Dear (name withheld),
 Glad we can agree on the importance of not forcing one’s beliefs on someone
> else… this is especially important in a very hierarchical environment
> like the US military, where leaders have a tremendous amount of control
> over subordinates, and it’s virtually impossible for subordinates to simply
> walk away or to tell the leader that the proselytizing is unwelcome.
> You are correct that the military chaplaincy includes representatives of a
> number of faith traditions.  However, not all religions have a
> representative chaplain in every location, so it’s not uncommon for a
> soldier, sailor, airman, or marine to find himself in a situation where the
> only chaplain available is of another faith.  And for that matter,
> non-religious and non-believing members of the military can still have need
> of the advice, counsel, or support of a military chaplain — it would be
> shameful and wrong if that military chaplain either refused to extend the
> assistance needed by the individual because of a difference in belief. It
> would be even more shameful if that military chaplain were to take
> advantage of the situation by attempting to proselytize the individual.
> As to your concern about the MRFF opposing prayer that occurs between
> Christian chaplains and Christian soldiers, you are mistaken about that.
> The MRFF does not oppose the rights of any military member to hold or
> exercise any religious belief or non-belief.  The only thing we ask of
> military leaders, and the military organizations which they lead, is that
> they be respectful of the rights and beliefs of others and that they take
> care to express their personal religious beliefs in an appropriate time,
> place, and manner.
> Peace, MC

Of course,  I agree .  If a Christian chaplains is praying with a Christian soldier ,  they should be free to pray in Jesus’s Name and mention
anything of comfort to that soldier from Christian teaching .
(name withheld)

Dear (name withheld),
Great, then you and I are in complete agreement on that point.

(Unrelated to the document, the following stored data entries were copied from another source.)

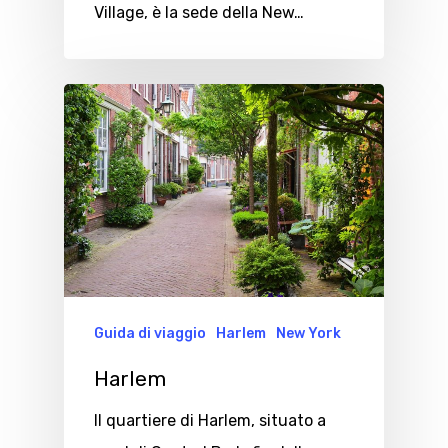
Village, è la sede della New…
Guida di viaggio
Harlem
New York
Harlem
Il quartiere di Harlem, situato a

And to reiterate, the MRFF has no beef with that scenario, either, so if you are thinking we do then you were given bad information.

Peace, MC

 I stil maintain, after reading  his ugly words , that Mr. Weinstein is bully . He has bigoted feelings towards Christians , that is obvious .
(name withheld)

Not all Christians, (name withheld).

Mikey’s opposition (which I share with him) is reserved for those bad actors whose conduct demonstrates a willingness to trample upon the Constitutional rights of others. Rest assured, Mikey (and I) are just as strongly opposed to bad actors of other religious beliefs (including non-belief), not only Christians.

Sadly, the fact remains that 99.9% of these bad actors are Christians.  That is not a bias or bigotry, that is a verifiable fact.